La relazione introduttiva sul tema centrale dell’assemblea “agricoltura sostenibile, giusto reddito per gli agricoltori” è stata svolta dal presidente regionale uscente Giuseppe Mangone che ha evidenziato gli sforzi degli agricoltori compiuti negli ultimi anni per il raggiungimento di elevati standard di qualità in tutte le produzioni regionali. Ne sono testimonianza i numerosi consorzi di tutela costituiti, la Superfice Agricola Utilizzata con la pratica dell’agricoltura biologica, mentre comincia a svilupparsi l’agricoltura biodinamica e le produzioni a residuo zero. A fronte di questo impegno non corrisponde un giusto riconoscimento da parte del mercato che registra un funzionamento distorto delle regole che generano i prezzi e la ripartizione del reddito tra i soggetti della filiera agroalimentare. A farla da padrona è la grande distribuzione organizzata mentre agli agricoltori viene assegnata una quota che spesso, per alcune produzioni, non copre neanche i costi di produzione. Per affrontare questo problema, da una parte, devono essere attuate le norme già esistenti a livello comunitario e nazionale e, dall’altra vanno intensificati i controlli in tutti i punti dove si concentrano le importazioni di prodotti provenienti da altri paesi del mondo. Ciò è necessario per bloccare tutte le schifezze che vengono introdotte sui nostri mercati generando concorrenza sleale alle principali produzioni italiane.

Altri temi

Altri temi affrontati da Mangone hanno riguardato: i nuovi impegni che gli agricoltori dovranno assumere in attuazione dei nuovi regolamenti sulla Politica Agricola Comune a partire da quelli inerenti la condizionalità per migliorare la sostenibilità ambientale dell’agricoltura; la sburocratizzazione e la semplificazione dei procedimenti che interessano il settore agricolo; la riforma degli enti: a partire dal Mipaf e, a seguire, Crea, Ismea, Agea, Consorzi di bonifica; il credito in agricoltura, per affrontare il problema dell’indebitamento delle imprese, la protezione delle produzioni dalle calamità naturali con un risarcimento dei danni più adeguato, attraverso il potenziamento del sistema assicurativo, con una ulteriore riduzione dei costi a carico delle aziende agricole. Il presidente Mangone ha proseguito trattando il problema dei danni alle colture e agli allevamenti provocati dalla fauna selvatica, principalmente, cinghiali e lupi.

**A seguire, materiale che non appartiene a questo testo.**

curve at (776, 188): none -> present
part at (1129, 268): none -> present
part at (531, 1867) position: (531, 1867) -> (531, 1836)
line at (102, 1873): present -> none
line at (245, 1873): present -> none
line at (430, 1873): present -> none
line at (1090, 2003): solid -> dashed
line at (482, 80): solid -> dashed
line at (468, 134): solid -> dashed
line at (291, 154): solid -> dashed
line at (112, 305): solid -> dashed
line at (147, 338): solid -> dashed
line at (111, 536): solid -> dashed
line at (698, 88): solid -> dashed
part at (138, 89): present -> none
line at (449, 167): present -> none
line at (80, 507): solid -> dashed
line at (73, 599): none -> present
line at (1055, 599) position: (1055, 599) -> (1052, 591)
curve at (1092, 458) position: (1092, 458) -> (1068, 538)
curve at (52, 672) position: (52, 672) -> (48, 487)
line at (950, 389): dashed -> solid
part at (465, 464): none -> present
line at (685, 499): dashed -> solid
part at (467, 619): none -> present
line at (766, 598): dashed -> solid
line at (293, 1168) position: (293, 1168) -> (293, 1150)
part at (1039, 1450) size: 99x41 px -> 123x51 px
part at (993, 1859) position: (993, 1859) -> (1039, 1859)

Non esiste un sistema di protezione e di risarcimento adeguato e tempestivo mentre gli attacchi e i danni si ripetono più volte nello stesso anno. E’, poi, inaccettabile che al danno si aggiunge la beffa. Chi subisce il danno deve ogni volta affrontare una spesa notevole per richiedere il sopraluogo dei tecnici della regione per l’accertamento del danno. Bisogna, infatti, produrre una relazione agronomica con foto georeferenziate, nonché effettuare un versamento di 80 euro all’ATC di competenza. Una situazione insostenibile per cui la Liberi Agricoltori ha indetto la mobilitazione che sfocerà in iniziative di ferma protesta a livello regionale e nazionale. Per affrontare i problemi dell’agricoltura si apre una fase che potrà essere determinante, con l’avvio della nuova programmazione della PAC che prevede l’assegnazione di una quota importante di risorse. Tra aiuti diretti, e sviluppo rurale, per il periodo 2021/2027, saranno a disposizione oltre 55 miliardi di euro che se bene utilizzati potranno dare un grande impulso allo sviluppo dell’agricoltura. Dopo gli interventi dei delegati e degli invitati, le conclusioni del vicepresidente nazionale Furio Venarucci.